Mexico City -- Nuevo Grupo Iusacell, S.A. de
C.V. [BMV: IUSACELL, NYSE: CEL], today announced record
operating cash flow for the third quarter of 1999. Earnings before
interest, taxes, depreciation and amortization (EBITDA) were $374
million, versus $249 million in the third quarter last year.

The Company's record performance came as a result of strong
operating results, including revenues of $1.052 billion, driven by
growth in digital contract subscribers and average revenue per user
(ARPU). Iusacell ended the quarter with more than 1.1 million
cellular customers and recorded its fourth consecutive quarter of
positive net income.

As a result of continued revenue growth, productivity improvements
and cost containment, EBITDA grew 50% over third quarter 1998.
EBITDA margin increased to a record 36% in third quarter 1999,
versus 30% in third quarter 1998

Iusacell has implemented its digital network on all its cell sites,
which resulted in a 53% increase in depreciation costs when
compared with third quarter 1998. The Company posted an
operating profit of $3 million, despite the higher depreciation charge
this quarter.

========================================

■ To do:
**a.** Translate this sentence from the Iusacell third-quarter report into Spanish: "Iusacell ended the quarter with more than 1.1 million cellular customers and recorded its fourth consecutive quarter of positive net income."
**b.** Carry on the Iusacell third-quarter report beyond its last sentence, keeping its style.

========================================

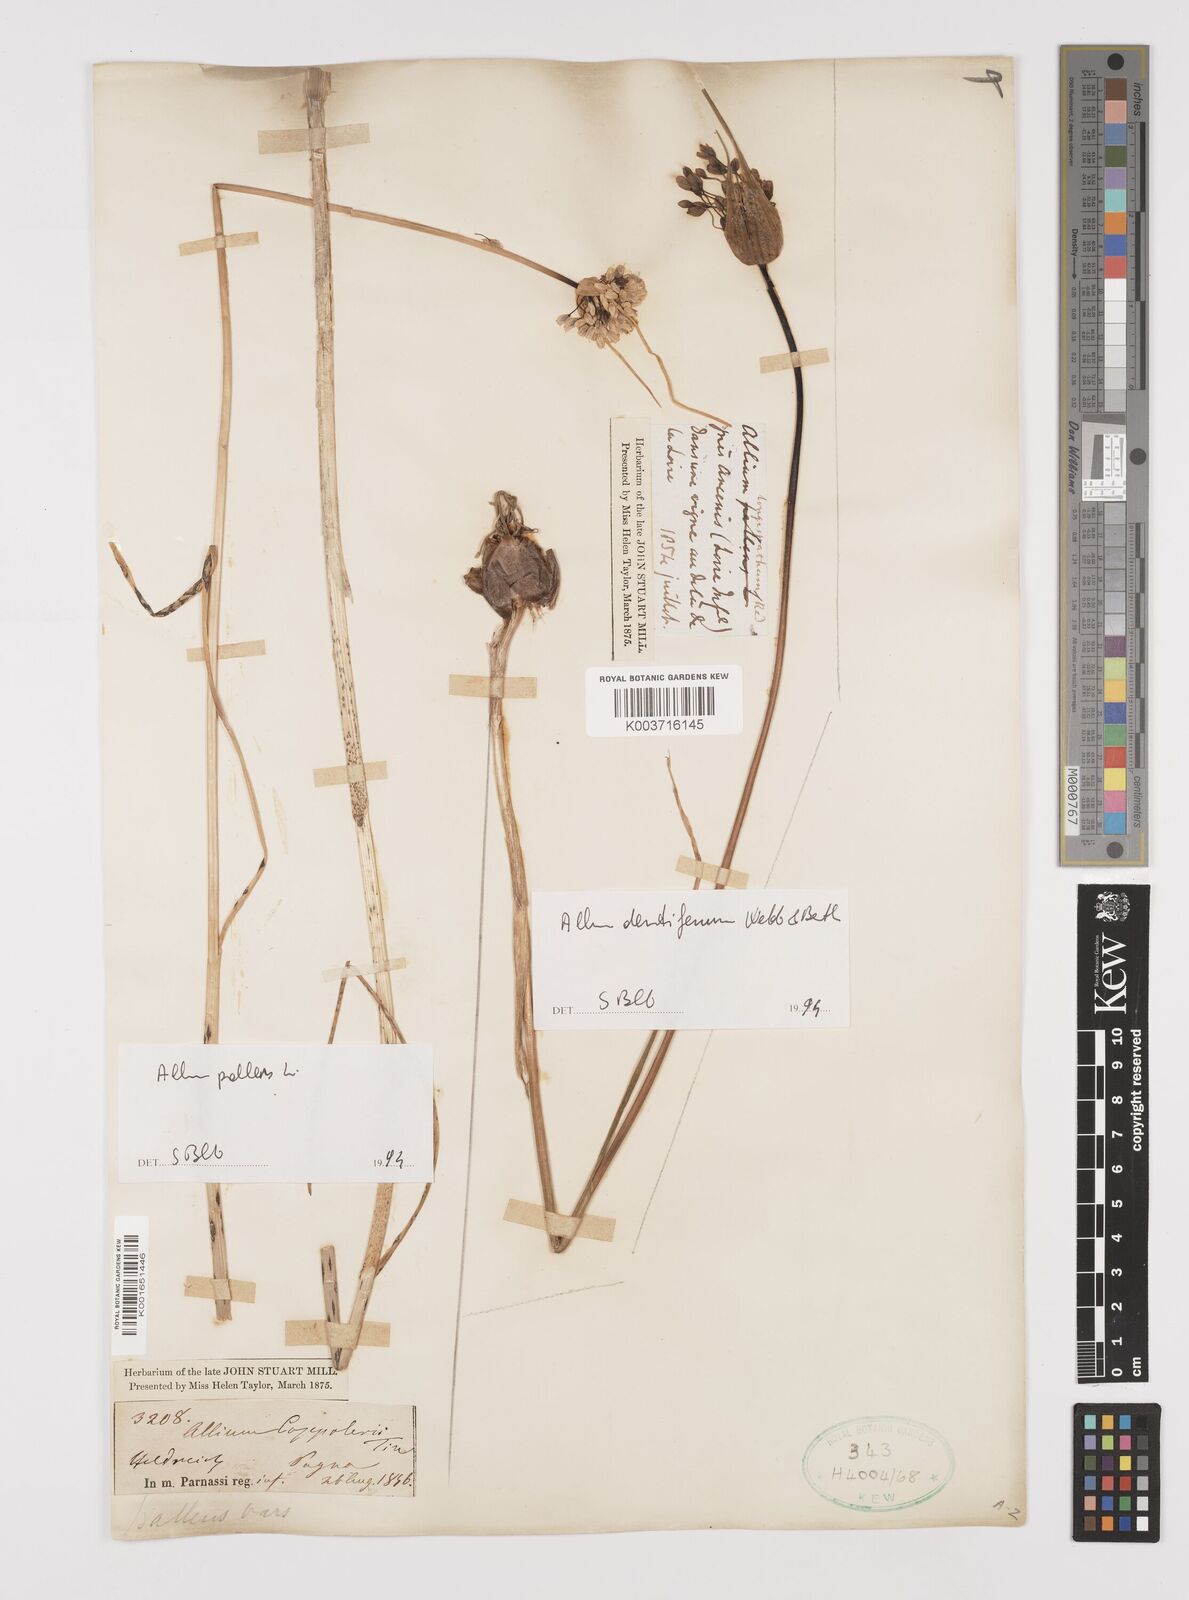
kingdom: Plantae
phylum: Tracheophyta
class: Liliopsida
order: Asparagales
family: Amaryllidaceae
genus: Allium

========================================

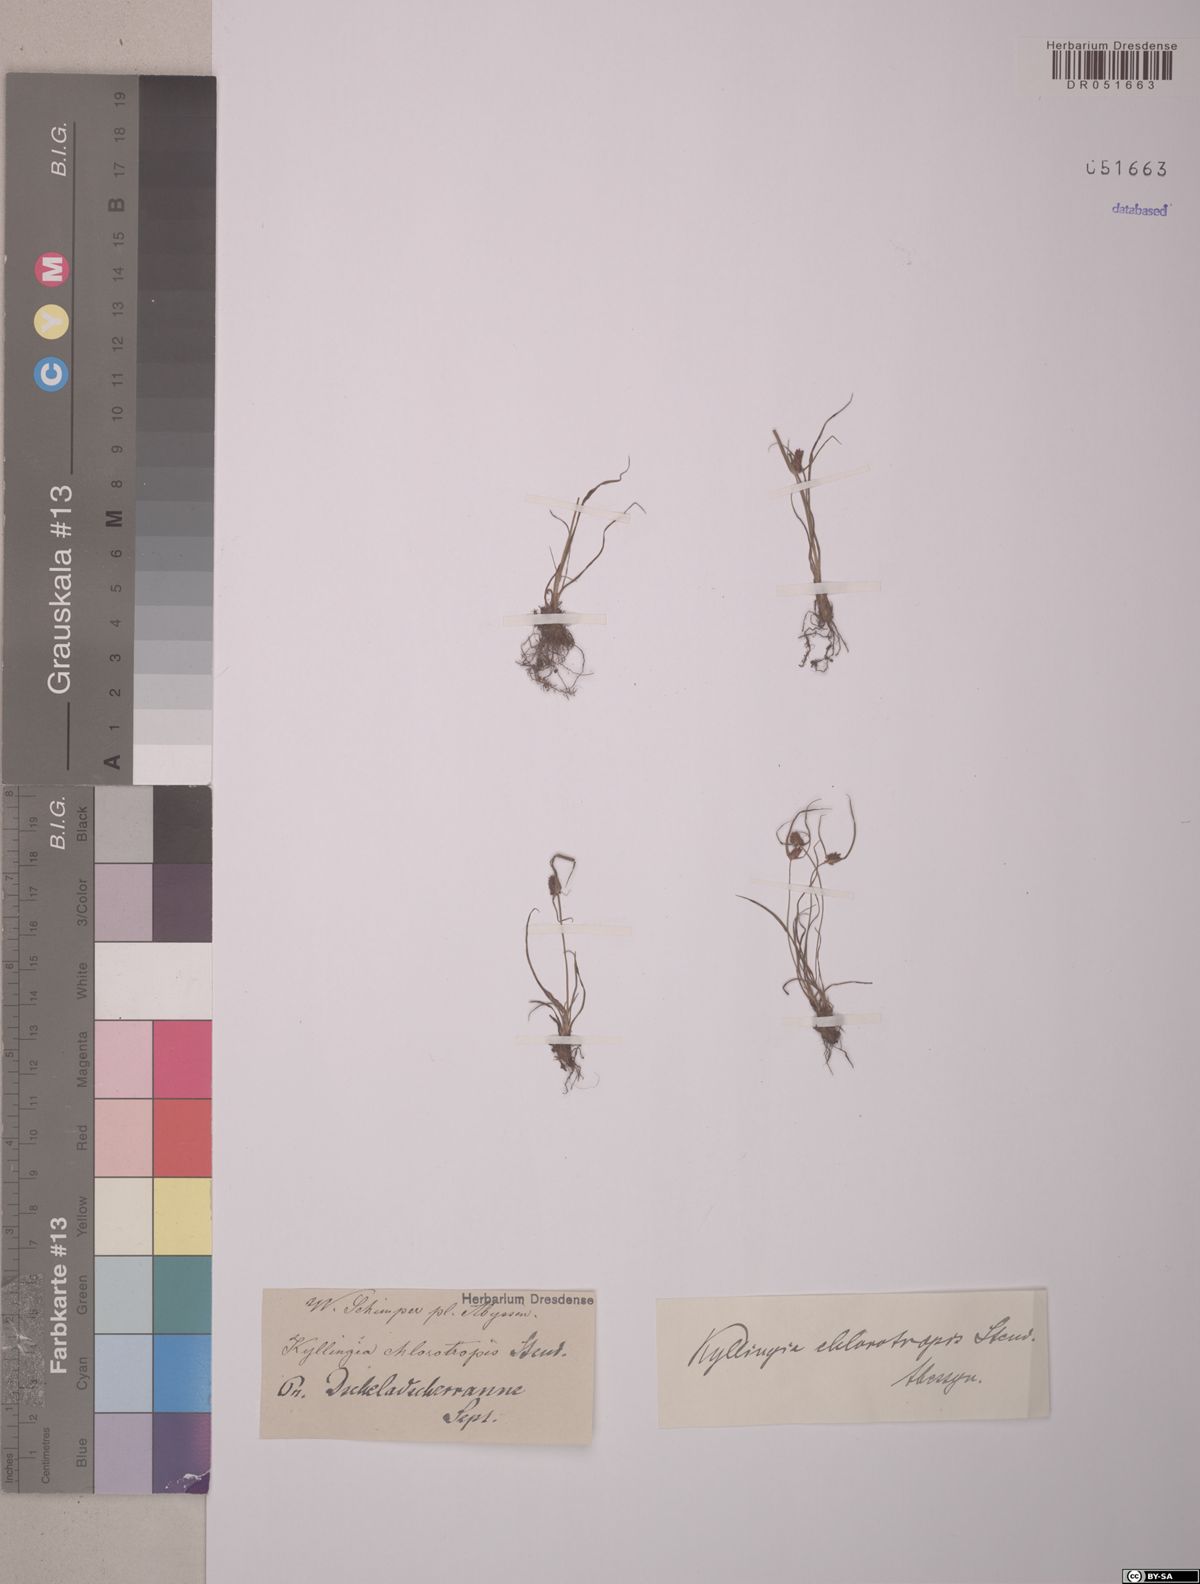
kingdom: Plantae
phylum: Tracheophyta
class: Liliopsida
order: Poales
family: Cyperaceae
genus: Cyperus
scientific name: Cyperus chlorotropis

========================================

■ Answer set:
**a.** Iusacell cerró el trimestre con más de 1.1 millones de clientes de telefonía celular y registró su cuarto trimestre consecutivo de utilidad neta positiva.

**b.**
"We've already begun translating recent successes like our
single cellular billing platform and our digital coverage over 100%
of our cell sites into significant competitive advantages. Iusacell's
new single rate plan is a great example of how we used that
advantage to quickly and responsively meet the needs of a specific
Mexican market segment," said Tom Bartlett, CEO of Iusacell
and President and CEO of Bell Atlantic International Wireless.

Operating Performance

In the third quarter of 1999, compared to the same quarter last
year, total revenues were up 25% and the cellular subscriber base
grew 80%. Service revenues increased 28% for the same period.

"Iusacell will continue to focus on high quality, high value
products, services and customer care. Our digital network and
state-of-the-art systems are now well positioned to support the
continued rapid growth of our digital subscriber base," stated
Fulvio Del Valle, President and Director General of Iusacell.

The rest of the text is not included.